I didn’t do great on AMC 10A. I got stuck on problem #10 and spent way too long trying to solve it, eventually skipping it. The same happened for problem 16 and 17. This frustrated me and even though I solved 18,19, and 20; I lost the momentum and overall only solved 17 problems as I ran out of time. I came home very disappointed in myself but decided to still keep positive attitude and promised myself to manage time better on AMC 10B.
This time 10B was within a few days of 10A so you really cannot prepare a lot more in a week. I did much better in 10B and kept a healthy pace as I moved along the problems. I did not get stuck on any problem fortunately and I was able to solve 23, out of which I got 22 correct.

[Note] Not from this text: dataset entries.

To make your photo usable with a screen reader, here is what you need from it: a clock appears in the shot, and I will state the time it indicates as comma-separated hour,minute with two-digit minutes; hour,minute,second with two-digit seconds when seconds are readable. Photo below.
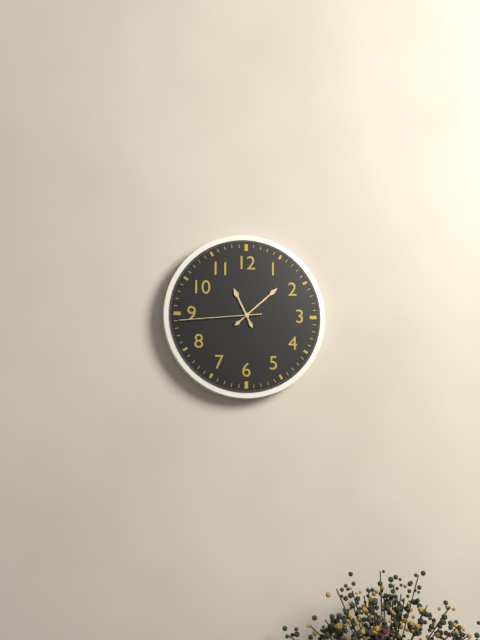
11,08,44
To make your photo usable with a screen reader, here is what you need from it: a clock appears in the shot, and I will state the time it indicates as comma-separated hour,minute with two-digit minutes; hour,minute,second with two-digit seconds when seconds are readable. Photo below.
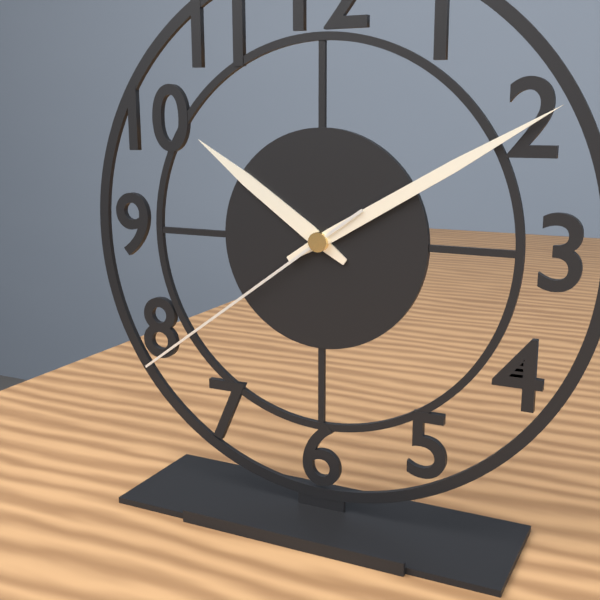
10,10,39
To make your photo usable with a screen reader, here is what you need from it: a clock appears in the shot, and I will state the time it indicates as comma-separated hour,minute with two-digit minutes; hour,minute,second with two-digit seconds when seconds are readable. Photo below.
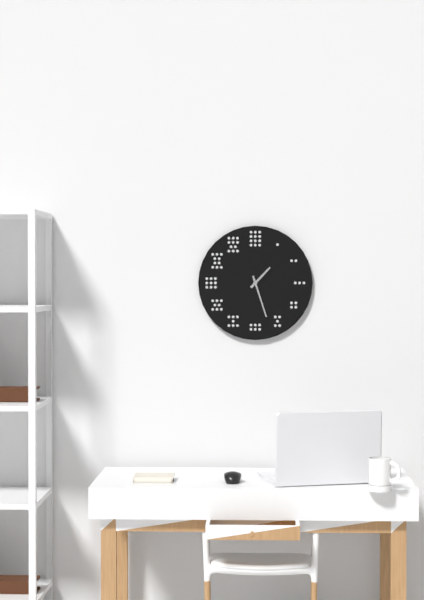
1,27
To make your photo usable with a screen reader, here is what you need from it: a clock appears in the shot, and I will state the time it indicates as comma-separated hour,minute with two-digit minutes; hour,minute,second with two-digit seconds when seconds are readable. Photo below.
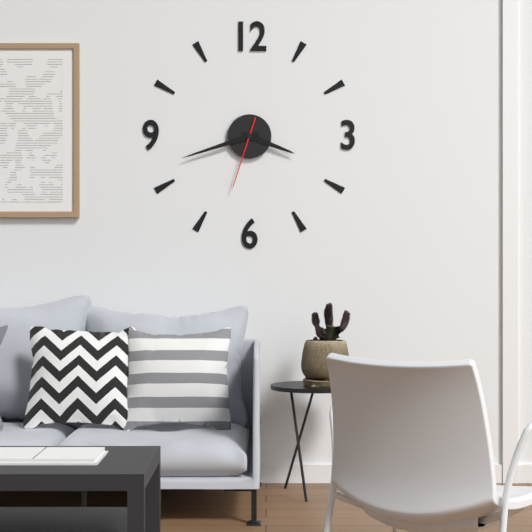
3,42,33
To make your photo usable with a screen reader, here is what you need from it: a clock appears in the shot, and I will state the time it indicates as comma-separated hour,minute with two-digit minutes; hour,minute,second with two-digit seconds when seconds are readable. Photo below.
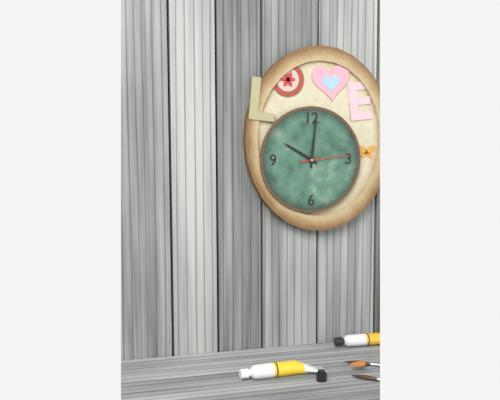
10,01,14
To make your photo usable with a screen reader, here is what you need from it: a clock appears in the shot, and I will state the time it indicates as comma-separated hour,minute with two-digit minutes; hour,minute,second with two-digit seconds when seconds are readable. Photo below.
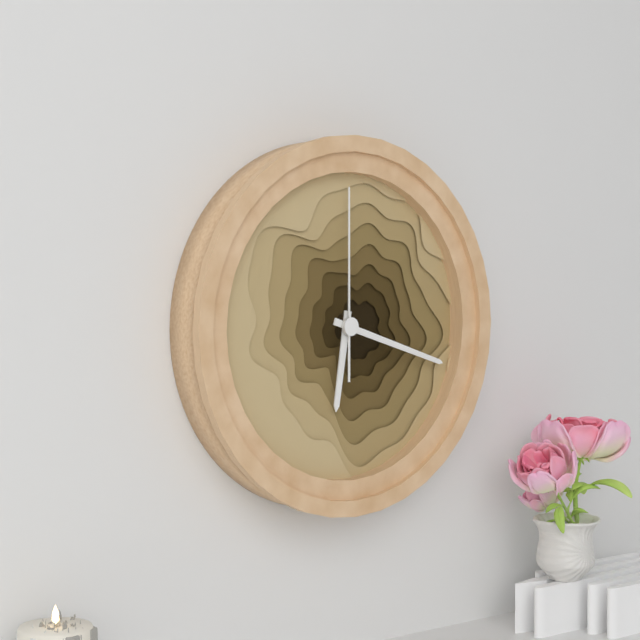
6,18,00
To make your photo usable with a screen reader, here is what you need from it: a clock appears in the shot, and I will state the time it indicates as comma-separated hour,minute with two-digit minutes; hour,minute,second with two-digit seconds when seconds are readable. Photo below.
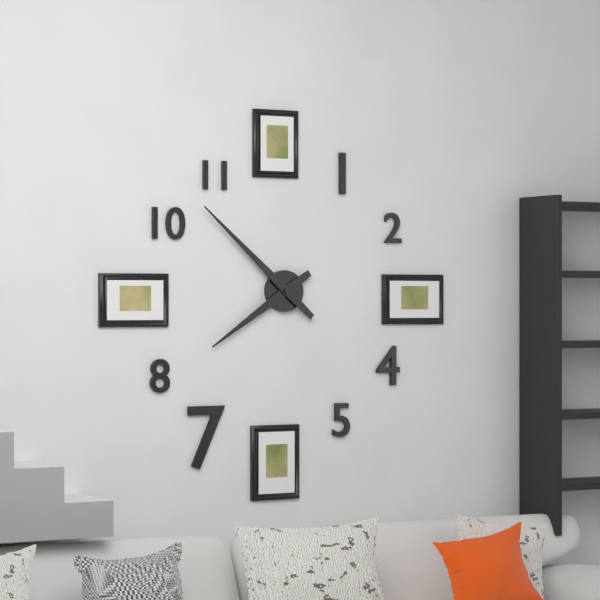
7,52
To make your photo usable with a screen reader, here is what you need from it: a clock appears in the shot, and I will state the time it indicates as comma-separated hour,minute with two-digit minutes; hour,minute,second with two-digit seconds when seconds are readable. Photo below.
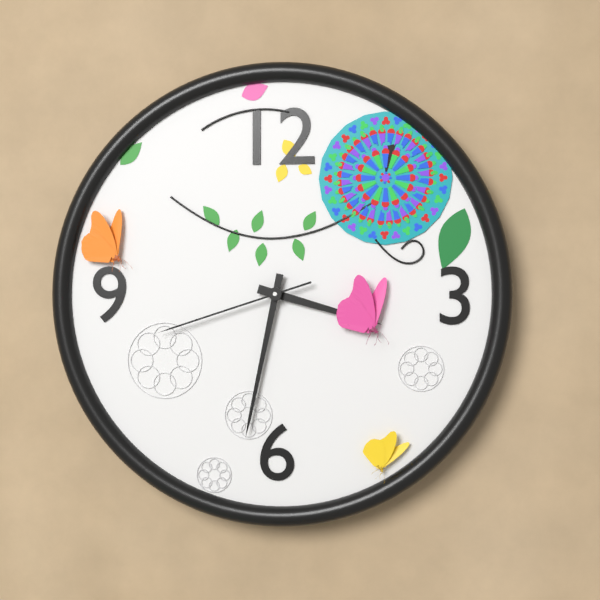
3,32,42
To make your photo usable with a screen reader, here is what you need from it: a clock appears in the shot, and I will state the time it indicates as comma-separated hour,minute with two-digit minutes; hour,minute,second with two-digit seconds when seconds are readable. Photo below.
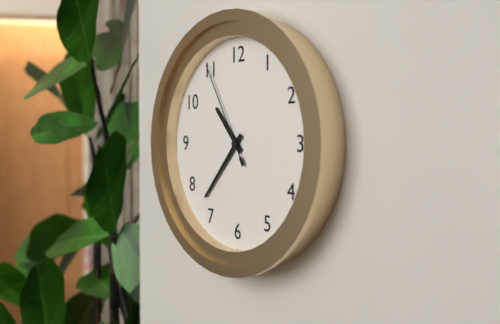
10,37,55
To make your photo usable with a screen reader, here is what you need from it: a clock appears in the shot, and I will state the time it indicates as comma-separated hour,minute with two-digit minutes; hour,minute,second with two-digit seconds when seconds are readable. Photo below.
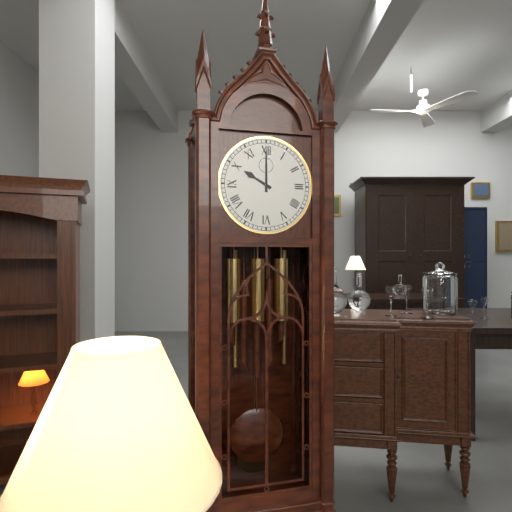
10,00
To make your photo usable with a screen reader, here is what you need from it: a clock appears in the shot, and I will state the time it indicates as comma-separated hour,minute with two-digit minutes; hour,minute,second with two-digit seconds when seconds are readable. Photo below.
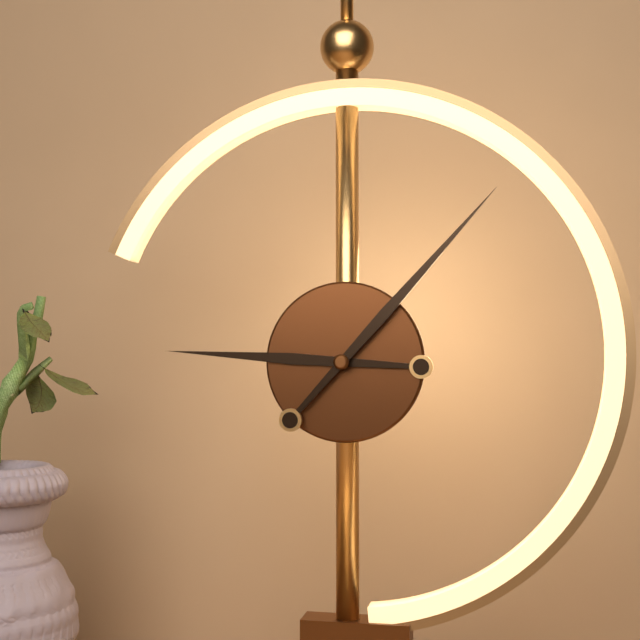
9,07
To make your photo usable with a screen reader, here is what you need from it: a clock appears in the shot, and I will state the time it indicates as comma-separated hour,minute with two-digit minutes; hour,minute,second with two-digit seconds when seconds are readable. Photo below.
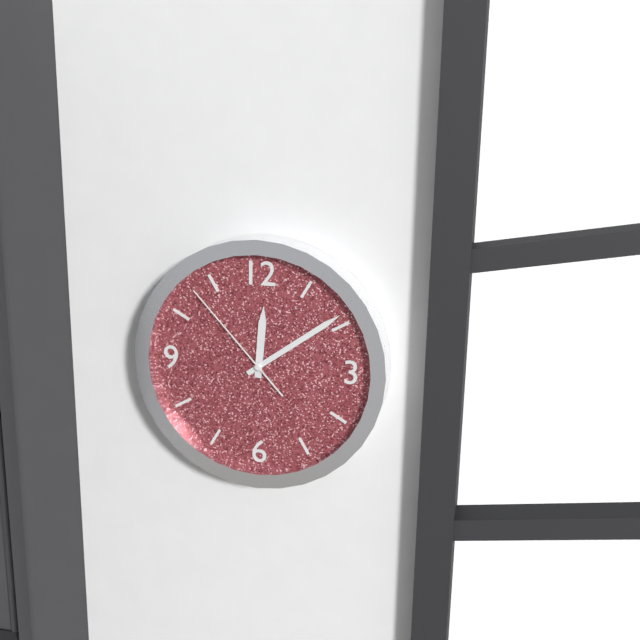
12,09,53
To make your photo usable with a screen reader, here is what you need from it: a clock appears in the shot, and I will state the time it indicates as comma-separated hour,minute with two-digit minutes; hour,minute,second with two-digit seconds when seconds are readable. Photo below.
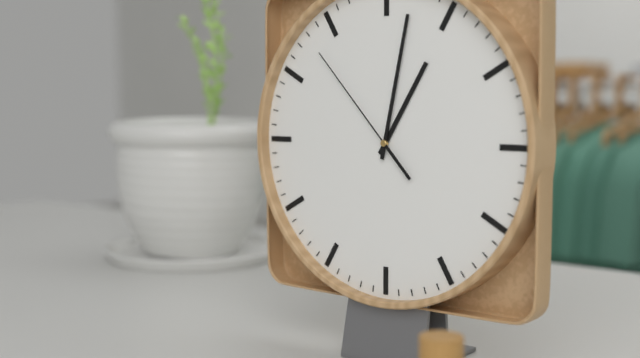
1,02,53
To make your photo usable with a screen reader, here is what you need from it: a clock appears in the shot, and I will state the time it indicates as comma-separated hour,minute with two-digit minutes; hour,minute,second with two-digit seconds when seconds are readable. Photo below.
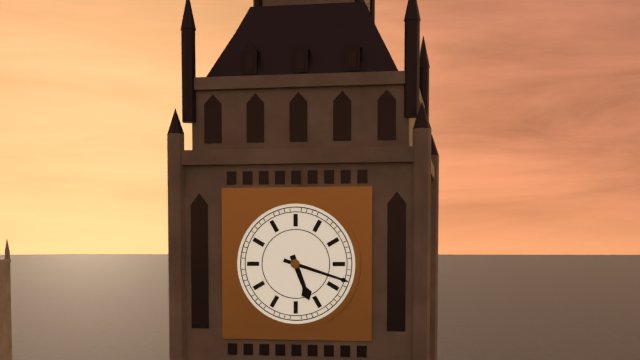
5,18
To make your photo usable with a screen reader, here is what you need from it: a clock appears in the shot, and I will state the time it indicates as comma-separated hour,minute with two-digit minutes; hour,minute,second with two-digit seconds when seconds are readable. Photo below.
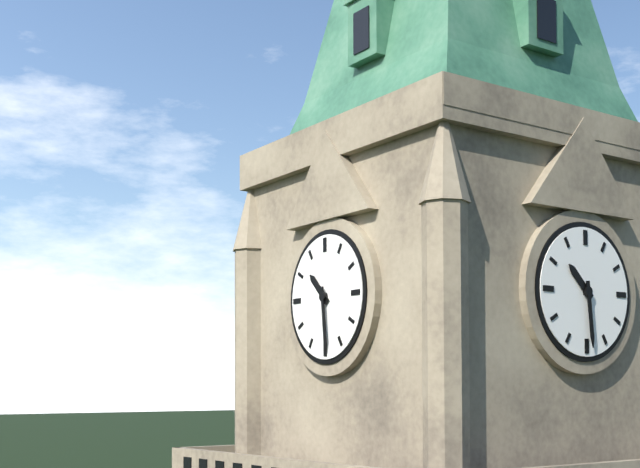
10,29
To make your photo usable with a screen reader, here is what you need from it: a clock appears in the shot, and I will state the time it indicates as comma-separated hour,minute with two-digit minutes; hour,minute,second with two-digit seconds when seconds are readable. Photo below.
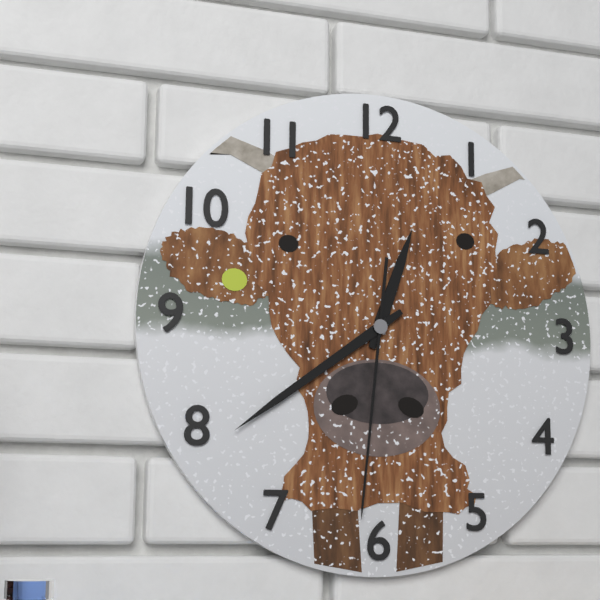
12,39,31
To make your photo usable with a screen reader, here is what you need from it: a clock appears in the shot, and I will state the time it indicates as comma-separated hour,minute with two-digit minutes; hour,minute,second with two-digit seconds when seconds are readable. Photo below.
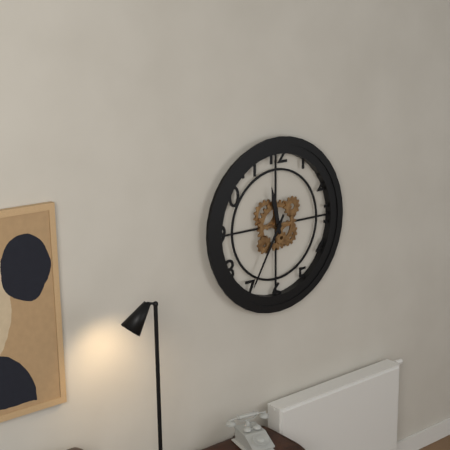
11,35
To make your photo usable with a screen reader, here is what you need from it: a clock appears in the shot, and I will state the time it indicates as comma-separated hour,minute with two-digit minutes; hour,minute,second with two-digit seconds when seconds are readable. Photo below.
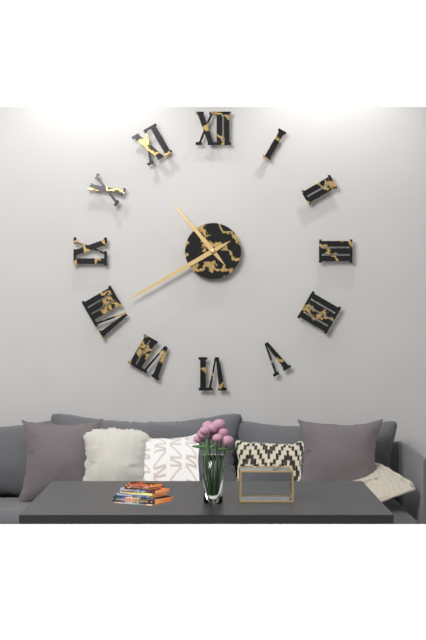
10,40
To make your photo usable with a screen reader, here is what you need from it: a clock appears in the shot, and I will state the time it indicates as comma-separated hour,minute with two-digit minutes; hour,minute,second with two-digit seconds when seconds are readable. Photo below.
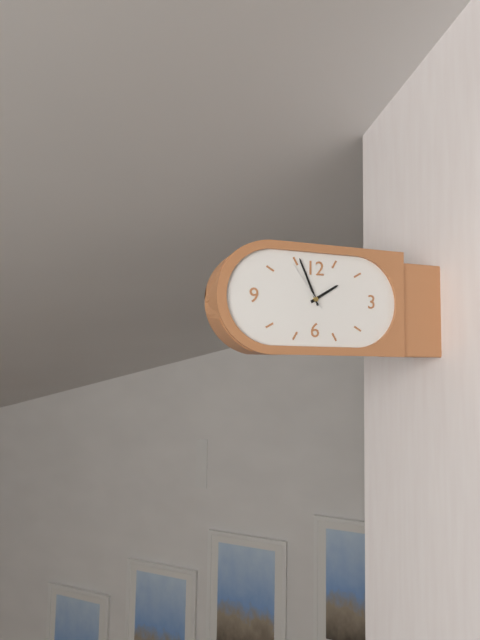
1,56
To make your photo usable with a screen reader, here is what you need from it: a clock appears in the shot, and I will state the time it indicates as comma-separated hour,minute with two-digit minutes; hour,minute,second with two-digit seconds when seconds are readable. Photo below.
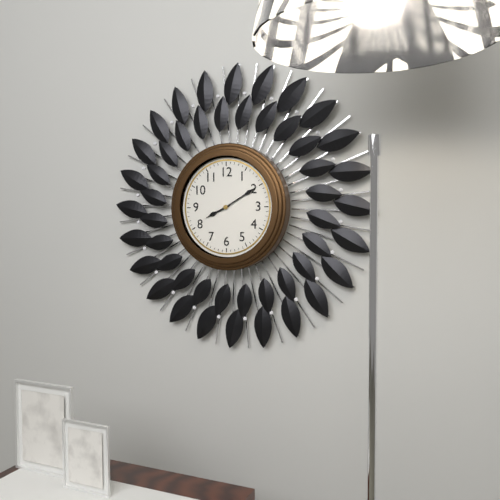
8,10
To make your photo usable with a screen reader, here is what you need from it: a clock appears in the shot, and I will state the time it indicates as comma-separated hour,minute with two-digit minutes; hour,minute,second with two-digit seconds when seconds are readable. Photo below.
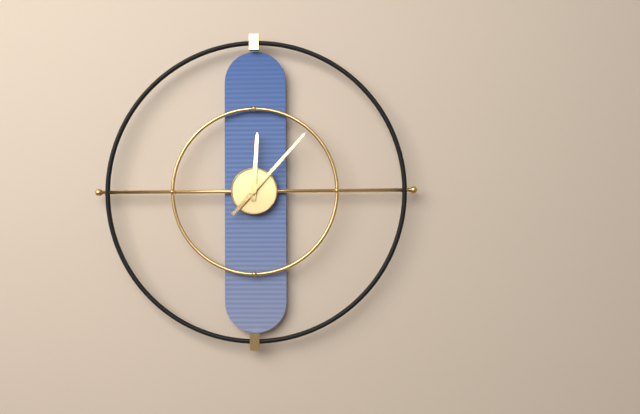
12,07
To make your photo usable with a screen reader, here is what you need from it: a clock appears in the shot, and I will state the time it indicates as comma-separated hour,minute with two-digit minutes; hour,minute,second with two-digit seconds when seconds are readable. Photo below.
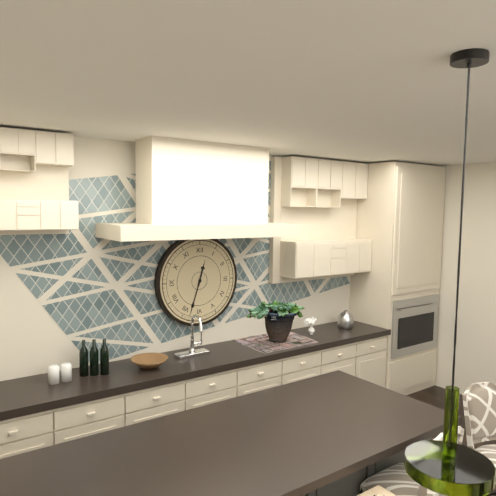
12,33
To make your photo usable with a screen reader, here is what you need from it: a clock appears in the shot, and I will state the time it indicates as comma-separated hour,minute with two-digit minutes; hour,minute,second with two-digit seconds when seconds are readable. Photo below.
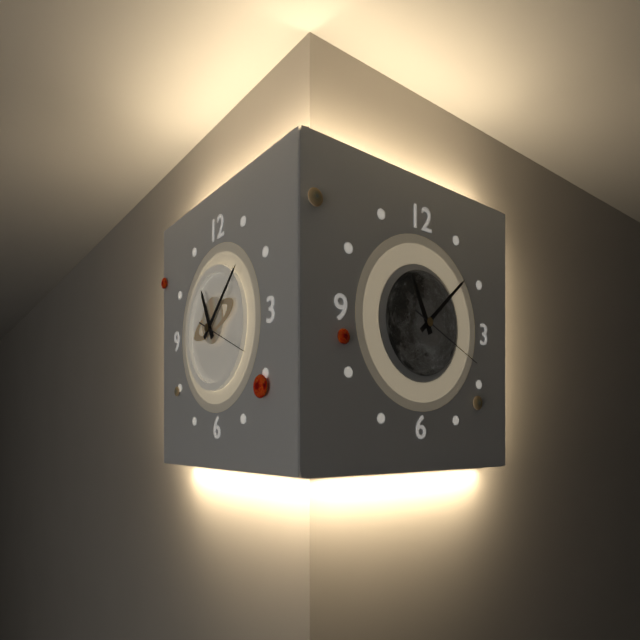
11,08,19
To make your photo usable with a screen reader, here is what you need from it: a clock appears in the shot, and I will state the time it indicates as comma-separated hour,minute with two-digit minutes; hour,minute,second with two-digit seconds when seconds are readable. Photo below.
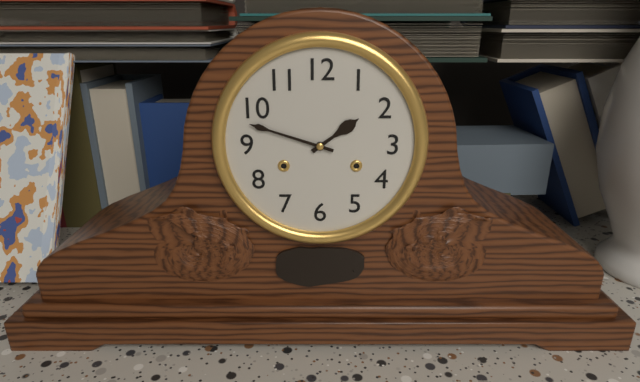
1,48
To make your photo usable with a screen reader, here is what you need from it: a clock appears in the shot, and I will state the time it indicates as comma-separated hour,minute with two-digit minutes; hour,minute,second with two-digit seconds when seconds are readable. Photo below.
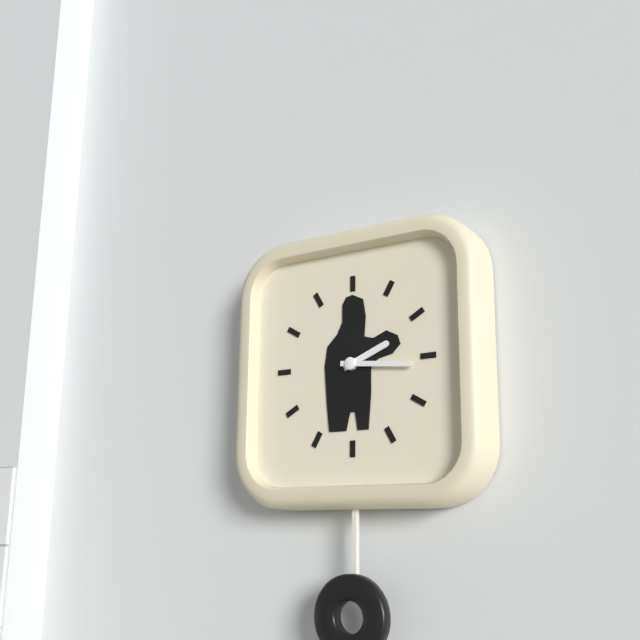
2,16
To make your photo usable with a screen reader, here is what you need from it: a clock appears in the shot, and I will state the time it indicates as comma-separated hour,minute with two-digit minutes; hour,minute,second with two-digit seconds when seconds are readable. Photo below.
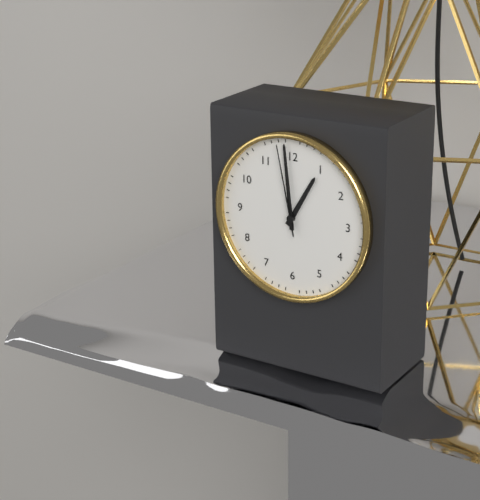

The biggest lesson I learnt was to not get discouraged and give up after 10A and still go with a positive attitude and mindset for 10B. Only top 2.5% of all AMC 10 applicants get qualified for the next round (AIME) which can be frustrating for the 97.5% of the test takers. My advice is to practice as many problems as you can when you have free time throughout the year. The more tools you have at your disposal, the better you will do in these contests. However, these contests are not easy and if you don’t do well on one of them then practice more and you will do better next time. For girls who qualify for AIME, they also tend to get invited for Math Prize for Girls at MIT.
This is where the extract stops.